Media Indonesia • 25 September 2024 11:17
Jakarta: Anggota Komisi IX DPR Edy Wuryanto mendorong langkah preventif dan sanksi yang ketat, terkait korupsi atau fraud di bidang kesehatan. Sanksi tegas tertuang pada Perpres Nomor 82 Tahun 2018, mengenai sanksi administratif hingga mengakhiri kerja sama dengan.
"Dalam Pasal 93 Ayat (4) Perpres Nomor 82 Tahun 2018 memungkinkan untuk melaporkan fraud tersebut sebagai tindak pidana, tapi hingga saat ini BPJS Kesehatan tidak pernah melaporkan tindakan fraud sebagai tindak pidana," kata Edy, dalam keterangannya, Rabu, 25 September 2024.
Pada Permenkes Nomor 16 Tahun 2019 tentang Pencegahan dan Penanganan fraud, sanksi administrasi dapat diikuti dengan sanksi tambahan berupa denda yang diberikan kepada pihak yang dirugikan. Sanksi tidak hanya pada lembaga saja.

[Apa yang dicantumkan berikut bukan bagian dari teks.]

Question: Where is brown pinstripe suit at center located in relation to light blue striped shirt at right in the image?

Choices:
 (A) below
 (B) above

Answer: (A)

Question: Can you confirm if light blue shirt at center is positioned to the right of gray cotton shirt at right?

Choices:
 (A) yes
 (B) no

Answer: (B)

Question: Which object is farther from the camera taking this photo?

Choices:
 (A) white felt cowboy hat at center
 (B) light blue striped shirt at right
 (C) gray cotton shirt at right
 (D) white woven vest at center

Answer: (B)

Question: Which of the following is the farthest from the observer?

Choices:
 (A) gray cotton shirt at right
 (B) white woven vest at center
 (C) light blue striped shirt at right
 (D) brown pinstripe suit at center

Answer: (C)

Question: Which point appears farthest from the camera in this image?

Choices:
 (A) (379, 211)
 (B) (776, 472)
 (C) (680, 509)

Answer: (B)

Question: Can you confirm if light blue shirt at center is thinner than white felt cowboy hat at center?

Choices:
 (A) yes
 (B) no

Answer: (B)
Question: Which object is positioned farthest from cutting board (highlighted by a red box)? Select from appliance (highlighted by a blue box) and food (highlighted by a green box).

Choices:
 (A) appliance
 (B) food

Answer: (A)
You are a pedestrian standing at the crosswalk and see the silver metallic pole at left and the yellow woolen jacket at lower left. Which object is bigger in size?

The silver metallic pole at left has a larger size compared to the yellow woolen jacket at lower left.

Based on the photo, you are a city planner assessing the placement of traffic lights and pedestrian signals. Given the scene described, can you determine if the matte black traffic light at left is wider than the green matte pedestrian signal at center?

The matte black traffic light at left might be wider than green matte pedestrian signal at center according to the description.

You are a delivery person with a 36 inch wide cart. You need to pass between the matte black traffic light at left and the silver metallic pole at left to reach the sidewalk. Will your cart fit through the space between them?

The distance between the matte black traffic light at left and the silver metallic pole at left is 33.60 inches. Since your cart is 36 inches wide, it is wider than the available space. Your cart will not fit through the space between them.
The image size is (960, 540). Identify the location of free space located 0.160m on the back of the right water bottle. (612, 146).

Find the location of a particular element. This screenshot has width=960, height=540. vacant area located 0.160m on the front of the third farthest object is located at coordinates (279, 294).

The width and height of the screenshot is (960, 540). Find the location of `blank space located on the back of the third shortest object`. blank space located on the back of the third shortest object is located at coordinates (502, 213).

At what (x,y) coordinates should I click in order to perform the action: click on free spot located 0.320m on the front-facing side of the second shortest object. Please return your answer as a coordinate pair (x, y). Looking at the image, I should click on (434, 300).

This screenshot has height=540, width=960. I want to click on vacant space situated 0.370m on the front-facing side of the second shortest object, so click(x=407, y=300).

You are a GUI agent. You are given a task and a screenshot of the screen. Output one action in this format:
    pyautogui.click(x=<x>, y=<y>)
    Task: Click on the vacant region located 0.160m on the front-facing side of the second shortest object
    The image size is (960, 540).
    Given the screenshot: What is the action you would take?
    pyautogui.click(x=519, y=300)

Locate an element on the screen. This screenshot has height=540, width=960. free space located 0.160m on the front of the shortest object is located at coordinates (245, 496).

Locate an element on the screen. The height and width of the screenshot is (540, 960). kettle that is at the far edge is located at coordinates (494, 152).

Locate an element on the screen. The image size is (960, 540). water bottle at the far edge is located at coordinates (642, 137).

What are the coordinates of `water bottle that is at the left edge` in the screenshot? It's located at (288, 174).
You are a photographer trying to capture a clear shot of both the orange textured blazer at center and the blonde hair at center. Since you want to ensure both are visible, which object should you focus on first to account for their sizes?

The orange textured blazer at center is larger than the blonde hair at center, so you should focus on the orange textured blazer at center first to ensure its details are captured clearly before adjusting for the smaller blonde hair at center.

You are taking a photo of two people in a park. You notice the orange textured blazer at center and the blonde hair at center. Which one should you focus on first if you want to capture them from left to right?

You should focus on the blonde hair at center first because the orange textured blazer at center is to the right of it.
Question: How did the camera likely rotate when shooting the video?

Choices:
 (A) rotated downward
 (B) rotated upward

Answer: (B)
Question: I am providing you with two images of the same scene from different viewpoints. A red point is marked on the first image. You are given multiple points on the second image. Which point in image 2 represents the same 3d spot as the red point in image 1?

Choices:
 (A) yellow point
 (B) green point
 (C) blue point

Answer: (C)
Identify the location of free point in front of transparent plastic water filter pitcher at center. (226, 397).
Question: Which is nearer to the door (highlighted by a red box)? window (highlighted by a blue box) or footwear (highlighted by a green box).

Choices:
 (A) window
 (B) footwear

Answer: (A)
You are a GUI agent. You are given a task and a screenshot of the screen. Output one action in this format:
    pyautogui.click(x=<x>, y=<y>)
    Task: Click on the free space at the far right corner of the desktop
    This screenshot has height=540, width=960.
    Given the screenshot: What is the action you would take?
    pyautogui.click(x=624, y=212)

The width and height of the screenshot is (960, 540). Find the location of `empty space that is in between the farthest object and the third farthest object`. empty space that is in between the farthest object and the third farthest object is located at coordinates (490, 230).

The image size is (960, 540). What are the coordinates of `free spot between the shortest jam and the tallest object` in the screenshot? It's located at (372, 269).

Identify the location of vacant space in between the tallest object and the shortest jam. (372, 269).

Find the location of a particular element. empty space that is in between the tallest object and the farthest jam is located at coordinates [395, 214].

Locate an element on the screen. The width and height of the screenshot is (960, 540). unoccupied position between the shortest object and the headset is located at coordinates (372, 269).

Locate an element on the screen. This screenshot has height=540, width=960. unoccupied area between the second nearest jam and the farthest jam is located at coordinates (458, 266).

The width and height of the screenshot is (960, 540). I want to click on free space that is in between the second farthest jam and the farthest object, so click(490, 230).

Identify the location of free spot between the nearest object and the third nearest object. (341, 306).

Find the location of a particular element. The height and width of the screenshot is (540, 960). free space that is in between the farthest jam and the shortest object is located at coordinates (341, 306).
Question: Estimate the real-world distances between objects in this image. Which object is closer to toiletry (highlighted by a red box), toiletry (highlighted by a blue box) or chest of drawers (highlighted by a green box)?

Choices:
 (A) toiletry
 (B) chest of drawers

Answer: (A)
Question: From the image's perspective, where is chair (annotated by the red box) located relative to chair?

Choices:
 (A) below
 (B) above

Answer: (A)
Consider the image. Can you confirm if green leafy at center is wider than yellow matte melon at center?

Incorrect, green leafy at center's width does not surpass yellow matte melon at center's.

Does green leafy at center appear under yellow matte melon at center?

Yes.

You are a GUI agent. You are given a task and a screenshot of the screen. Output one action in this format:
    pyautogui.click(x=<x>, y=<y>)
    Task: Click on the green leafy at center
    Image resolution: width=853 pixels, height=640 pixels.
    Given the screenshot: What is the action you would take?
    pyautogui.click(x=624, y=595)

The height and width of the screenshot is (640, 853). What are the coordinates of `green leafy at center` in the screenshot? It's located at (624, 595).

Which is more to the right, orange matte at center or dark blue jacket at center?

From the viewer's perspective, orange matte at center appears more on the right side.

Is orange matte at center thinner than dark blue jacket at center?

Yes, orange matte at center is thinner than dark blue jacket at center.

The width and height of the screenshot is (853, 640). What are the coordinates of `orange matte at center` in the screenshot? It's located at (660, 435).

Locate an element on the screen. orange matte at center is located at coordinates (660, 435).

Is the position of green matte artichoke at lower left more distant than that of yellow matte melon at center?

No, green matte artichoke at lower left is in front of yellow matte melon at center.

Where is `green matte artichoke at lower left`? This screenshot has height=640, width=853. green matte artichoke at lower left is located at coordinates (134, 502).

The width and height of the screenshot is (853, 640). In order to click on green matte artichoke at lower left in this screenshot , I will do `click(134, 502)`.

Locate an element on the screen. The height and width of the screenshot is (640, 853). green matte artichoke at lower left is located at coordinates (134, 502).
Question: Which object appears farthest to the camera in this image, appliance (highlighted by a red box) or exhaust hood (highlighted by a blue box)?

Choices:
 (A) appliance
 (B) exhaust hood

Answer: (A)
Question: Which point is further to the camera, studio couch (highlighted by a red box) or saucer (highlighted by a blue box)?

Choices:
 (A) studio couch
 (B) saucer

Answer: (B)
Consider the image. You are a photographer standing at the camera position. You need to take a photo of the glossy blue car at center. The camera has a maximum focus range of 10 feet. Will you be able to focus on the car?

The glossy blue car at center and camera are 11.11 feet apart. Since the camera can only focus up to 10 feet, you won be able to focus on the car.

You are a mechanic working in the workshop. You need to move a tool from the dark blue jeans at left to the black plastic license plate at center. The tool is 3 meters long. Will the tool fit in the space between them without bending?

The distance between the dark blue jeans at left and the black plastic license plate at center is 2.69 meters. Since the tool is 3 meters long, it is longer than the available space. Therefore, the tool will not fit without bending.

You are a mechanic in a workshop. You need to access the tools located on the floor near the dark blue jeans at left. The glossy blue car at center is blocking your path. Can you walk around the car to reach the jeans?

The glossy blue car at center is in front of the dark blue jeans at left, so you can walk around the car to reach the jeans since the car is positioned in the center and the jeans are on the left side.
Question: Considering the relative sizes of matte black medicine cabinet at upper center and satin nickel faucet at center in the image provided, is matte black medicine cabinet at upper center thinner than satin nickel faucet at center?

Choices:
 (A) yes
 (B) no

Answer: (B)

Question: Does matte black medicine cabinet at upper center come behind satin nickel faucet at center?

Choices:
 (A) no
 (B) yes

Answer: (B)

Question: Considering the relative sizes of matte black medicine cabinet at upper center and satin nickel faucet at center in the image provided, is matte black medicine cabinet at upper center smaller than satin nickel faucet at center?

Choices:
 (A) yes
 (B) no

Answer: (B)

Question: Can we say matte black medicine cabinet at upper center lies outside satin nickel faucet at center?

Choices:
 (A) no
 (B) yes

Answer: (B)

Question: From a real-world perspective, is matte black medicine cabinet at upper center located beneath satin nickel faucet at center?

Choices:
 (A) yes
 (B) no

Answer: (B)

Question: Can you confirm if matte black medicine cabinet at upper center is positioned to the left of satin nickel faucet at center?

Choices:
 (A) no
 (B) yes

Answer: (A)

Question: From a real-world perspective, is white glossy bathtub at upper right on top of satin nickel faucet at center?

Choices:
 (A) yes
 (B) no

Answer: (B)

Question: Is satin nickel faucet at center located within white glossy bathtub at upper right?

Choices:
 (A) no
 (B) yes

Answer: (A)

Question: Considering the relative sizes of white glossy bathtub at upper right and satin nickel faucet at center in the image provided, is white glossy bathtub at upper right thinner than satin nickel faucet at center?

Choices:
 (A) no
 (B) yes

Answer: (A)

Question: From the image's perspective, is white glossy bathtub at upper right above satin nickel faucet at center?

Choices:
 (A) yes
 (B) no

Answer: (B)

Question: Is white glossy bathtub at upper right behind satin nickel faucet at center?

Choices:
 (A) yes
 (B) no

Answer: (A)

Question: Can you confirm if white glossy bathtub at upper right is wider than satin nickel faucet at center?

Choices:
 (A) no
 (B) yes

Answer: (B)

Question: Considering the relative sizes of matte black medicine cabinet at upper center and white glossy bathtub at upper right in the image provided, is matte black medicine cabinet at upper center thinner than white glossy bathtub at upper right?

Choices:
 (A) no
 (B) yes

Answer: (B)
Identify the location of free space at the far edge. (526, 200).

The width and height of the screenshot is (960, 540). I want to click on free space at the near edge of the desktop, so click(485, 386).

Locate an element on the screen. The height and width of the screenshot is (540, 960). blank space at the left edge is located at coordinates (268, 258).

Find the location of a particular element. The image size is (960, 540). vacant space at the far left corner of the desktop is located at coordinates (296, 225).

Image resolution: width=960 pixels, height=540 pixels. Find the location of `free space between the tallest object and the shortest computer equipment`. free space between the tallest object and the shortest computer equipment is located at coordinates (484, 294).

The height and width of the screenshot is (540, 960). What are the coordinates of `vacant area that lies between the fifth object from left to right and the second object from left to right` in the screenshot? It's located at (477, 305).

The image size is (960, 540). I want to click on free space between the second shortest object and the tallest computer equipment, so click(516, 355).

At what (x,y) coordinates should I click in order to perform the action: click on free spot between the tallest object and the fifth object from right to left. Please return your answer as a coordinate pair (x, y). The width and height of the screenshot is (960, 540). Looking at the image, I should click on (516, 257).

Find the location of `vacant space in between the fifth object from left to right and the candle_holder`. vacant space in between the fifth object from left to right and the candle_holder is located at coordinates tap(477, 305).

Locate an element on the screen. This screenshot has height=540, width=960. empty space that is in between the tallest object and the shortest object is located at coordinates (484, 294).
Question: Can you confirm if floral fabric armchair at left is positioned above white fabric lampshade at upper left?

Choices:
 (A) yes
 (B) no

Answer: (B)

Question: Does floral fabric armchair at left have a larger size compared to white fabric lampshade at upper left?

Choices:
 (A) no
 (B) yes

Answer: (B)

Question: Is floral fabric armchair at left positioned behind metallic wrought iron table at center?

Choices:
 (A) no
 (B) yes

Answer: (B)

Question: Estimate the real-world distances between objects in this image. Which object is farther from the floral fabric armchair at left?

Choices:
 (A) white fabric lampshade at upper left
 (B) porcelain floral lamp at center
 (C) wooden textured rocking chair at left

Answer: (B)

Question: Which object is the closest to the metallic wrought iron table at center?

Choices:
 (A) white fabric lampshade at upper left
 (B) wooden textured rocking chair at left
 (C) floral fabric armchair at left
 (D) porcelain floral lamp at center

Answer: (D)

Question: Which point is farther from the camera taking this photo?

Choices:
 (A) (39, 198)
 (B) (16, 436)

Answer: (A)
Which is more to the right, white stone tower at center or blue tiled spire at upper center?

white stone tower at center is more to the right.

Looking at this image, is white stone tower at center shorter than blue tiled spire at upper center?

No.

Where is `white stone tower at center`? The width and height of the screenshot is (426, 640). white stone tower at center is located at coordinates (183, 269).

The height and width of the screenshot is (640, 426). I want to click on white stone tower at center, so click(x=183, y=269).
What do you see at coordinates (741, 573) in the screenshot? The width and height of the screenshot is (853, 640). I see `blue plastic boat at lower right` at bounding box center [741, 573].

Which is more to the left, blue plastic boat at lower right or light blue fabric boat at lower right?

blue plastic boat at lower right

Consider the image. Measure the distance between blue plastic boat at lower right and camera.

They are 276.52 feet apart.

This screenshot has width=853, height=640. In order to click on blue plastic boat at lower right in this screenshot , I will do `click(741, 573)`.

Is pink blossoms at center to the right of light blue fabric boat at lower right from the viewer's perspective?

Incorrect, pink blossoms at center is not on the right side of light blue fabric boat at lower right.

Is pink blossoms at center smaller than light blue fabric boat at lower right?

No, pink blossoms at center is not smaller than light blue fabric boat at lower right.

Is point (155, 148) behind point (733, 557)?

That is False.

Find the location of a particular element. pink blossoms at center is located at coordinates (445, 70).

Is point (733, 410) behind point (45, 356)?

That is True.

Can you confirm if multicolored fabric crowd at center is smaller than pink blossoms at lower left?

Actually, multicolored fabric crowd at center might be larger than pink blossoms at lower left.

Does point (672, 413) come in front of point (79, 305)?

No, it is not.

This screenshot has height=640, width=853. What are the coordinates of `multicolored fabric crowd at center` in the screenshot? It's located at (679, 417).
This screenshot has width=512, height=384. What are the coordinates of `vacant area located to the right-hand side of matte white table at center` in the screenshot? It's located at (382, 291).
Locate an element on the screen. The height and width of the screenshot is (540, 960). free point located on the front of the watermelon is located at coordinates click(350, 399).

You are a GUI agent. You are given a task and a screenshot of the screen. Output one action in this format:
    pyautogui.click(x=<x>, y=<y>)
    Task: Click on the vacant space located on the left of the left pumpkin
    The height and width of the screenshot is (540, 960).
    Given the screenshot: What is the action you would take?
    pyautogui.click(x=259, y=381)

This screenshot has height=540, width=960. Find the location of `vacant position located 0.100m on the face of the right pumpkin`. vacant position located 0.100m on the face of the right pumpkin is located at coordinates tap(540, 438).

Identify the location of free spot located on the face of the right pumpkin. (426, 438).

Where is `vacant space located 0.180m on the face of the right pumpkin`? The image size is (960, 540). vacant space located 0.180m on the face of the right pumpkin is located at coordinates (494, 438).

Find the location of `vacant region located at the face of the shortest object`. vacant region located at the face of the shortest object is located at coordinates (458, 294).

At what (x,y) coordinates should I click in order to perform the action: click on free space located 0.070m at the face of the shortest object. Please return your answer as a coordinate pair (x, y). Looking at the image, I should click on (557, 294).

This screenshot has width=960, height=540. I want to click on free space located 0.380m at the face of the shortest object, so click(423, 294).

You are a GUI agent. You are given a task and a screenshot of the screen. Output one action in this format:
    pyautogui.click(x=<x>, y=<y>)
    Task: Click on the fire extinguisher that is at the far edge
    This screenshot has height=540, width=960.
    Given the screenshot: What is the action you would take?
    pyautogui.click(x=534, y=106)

Pada Pasal 6 Ayat (5) Permenkes Nomor 16 Tahun 2019 menyatakan jika ada kecurangan yang dilakukan oleh
tenaga kesehatan, penyelenggara pelayanan kesehatan, dan penyedia obat dan alat kesehatan maka mereka dapat sanksi administratif dan dapat diikuti dengan pencabutan izin sesuai dengan ketentuan peraturan perundang-undangan. Perlu diketahui sanksi administratif ini tidak menghapus sanksi pidana.
"Sudah jelas aturannya bahwa fraud ini bisa ditindak. Maka ketika ada indikasi fraud, silakan untuk investigasi dan jika ada fakta fraud maka bisa diberikan sanksi sesuai aturan," ujar Edy.
Edy juga meminta langkah prefentif agar tidak terjadi fraud. Dia menyarankan kepada BPJS Kesehatan agar melakukan komunikasi dengan pasien sehingga informasi dari pasien dapat mencegah fraud.
"Dengan membangun komunikasi dengan pasien maka phantom billing akan sulit terjadi. Selain itu BPJS Kesehatan juga bisa meningkatkan kualitas verifikator sehingga dapat mengantisipasi fraud pada saat RS mengajukan klaim," ujarnya.
"Fraud dalam bidang kesehatan terbukti berpotensi menimbulkan kerugian finansial negara dalam jumlah yang tidak sedikit," sambungnya.
Ia mencontohkan pontesi kerugian akibat fraud di dunia adalah sebesar 7,29 persen dari dana kesehatan yang dikelola tiap tahunnya. Selain itu juga fraud juga menimbulkan kerugian sebesar USD 0,5 sampai 1 juta di Afrika Selatan berdasar data dari Simanga Msane dan Qhubeka Forensic dan Qhubeka Forensic Services yang diterbitkan oleh WHO pada 2011.
Sebelumnya, Wakil Ketua KPK Alexander Marwata menyebutkan adanya potensi kerugian karena fraud di bidang kesehatan mencapai 10 persen atau kerugian diperkirakan Rp20 triliun. KPK juga mengungkapkan temuan fraud senilai Rp35 miliar dari klaim JKN pada tiga rumah sakit.
Edy menyatakan pernyataan Wakil Ketua KPK tersebut memang mengacu pada fraud di Amerika Serikat (AS). Dengan adanya data ini, dia menyarankan agar jadi alarm agar tidak terjadi di Indonesia.
"Tidak sedikit bukti dari berbagai negara soal adanya potensi fraud yang ini harus jadi perhatian banyak pihak," ucap Edy.
Ia mencontohkan data dari FBI di AS yang menunjukkan bahwa potensi kerugian yang mungkin ditimbulkan akibat fraud layanan kesehatan adalah sebesar 3 sampai 10 persen dari dana yang dikelola. Berdasarkan penelitian University of Portsmouth menunjukkan bahwa potensi fraud di Inggris adalah sebesar 3 sampai 8 persen dari dana yang dikelola.